De accountant gaat na of de HAP-regeling op de juiste wijze in de jaarrekening 2003
verwerkt is en van een afdoende toelichting is voorzien. Bij constatering dat de HAP
niet geheel op de juiste wijze is verwerkt gaat de accountant na of dit van materieel
balang is voor het inzicht dat de jaarrekening moet geven omtrent het vermogen en
het resultaat.
De accountant rapporteert over de mate waarin de regio voldaan heeft aan de bepalingen
van de HAP.
3.15. Wet toezicht Europese subsidies
[Regeling vervallen per 01-01-2005]
De Wet toezicht Europese subsidies (Stb 2002, nr 40) legt een bestuursorgaan die EG-subsidies
heeft ontvangen de verplichting op de Minister wie het aangaat daarvan in kennis te
stellen. Wanneer in een verslagjaar een politieregio EG-subsidies heeft ontvangen,
stelt zij de minister van BZK hiervan in kennis.
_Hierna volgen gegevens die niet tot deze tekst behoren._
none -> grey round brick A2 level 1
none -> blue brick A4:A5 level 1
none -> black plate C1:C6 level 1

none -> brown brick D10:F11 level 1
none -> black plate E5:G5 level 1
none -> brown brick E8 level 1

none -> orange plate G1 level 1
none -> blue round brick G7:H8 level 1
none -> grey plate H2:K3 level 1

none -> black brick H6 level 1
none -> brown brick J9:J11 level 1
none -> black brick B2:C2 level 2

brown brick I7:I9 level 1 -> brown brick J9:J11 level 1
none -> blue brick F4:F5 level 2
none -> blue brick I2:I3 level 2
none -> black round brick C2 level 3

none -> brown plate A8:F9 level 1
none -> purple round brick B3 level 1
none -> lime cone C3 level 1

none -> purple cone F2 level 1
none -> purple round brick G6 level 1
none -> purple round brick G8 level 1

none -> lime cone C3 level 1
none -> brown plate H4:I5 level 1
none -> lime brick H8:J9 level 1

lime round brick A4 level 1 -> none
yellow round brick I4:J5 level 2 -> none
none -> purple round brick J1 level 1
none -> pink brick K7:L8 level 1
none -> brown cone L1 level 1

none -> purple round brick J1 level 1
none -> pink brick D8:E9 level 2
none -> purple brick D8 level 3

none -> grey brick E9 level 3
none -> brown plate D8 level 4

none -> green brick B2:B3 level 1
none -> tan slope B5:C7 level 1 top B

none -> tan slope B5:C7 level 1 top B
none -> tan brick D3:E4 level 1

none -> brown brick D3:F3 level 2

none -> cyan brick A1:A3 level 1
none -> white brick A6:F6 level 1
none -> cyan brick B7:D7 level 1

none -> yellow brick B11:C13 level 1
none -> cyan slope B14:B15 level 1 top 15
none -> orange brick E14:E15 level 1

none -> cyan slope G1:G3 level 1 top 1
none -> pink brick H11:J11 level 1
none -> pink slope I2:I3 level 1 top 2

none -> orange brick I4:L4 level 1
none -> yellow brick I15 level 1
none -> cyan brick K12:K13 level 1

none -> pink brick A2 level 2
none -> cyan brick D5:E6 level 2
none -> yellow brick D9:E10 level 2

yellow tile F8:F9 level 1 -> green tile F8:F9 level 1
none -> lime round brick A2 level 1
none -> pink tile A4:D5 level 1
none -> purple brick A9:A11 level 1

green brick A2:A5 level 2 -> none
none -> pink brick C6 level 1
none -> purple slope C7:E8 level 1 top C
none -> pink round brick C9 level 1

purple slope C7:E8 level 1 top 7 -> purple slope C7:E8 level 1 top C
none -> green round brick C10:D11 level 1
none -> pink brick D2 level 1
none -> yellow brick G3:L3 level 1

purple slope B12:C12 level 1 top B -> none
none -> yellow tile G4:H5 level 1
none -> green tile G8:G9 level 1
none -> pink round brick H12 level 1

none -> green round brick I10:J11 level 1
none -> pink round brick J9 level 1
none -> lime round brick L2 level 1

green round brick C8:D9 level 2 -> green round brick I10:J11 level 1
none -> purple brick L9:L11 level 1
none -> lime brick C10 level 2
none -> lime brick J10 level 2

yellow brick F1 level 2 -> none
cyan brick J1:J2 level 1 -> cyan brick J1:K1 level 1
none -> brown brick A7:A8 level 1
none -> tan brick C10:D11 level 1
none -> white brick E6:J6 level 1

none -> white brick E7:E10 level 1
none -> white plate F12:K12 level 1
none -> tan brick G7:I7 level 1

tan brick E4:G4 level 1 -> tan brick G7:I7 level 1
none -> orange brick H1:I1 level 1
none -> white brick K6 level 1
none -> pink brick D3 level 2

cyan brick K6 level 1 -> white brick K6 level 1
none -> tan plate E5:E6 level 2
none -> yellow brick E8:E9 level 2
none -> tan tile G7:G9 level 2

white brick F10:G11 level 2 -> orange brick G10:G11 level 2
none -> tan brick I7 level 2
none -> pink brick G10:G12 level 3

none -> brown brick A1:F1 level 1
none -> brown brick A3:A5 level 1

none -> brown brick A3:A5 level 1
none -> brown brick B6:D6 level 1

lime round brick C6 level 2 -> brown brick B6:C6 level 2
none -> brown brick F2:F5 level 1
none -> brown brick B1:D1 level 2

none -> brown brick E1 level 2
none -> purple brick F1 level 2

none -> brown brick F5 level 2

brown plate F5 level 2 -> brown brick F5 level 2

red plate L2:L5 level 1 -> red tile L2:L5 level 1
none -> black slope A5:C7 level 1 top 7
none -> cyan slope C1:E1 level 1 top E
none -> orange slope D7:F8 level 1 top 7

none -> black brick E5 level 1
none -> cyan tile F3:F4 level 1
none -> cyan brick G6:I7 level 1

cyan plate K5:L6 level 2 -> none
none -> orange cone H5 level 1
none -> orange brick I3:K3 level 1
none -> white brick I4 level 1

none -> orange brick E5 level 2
Verder dient de politieregio jaarlijks een verslag uit te brengen van de wijze waarop
EG-subsidie zijn aangewend en invulling is gegeven aan beheer, controle en toezicht.
De accountant gaat na of de politieregio in het verslagjaar EG-subsidies heeft ontvangen.
Indien dit het geval is, gaat de accountant na of de regio aan haar informatieplicht
richting BZK heeft voldaan en of het voorgeschreven verslag beschikbaar is.
De accountant vermeldt in zijn verslag bij de jaarrekening of de regio wel of geen
EG-subsidies heeft ontvangen. Indien de regio EG-subsidies heeft ontvangen geeft hij
aan of de regio aan de informatie- en verslaggevingplicht heeft voldaan.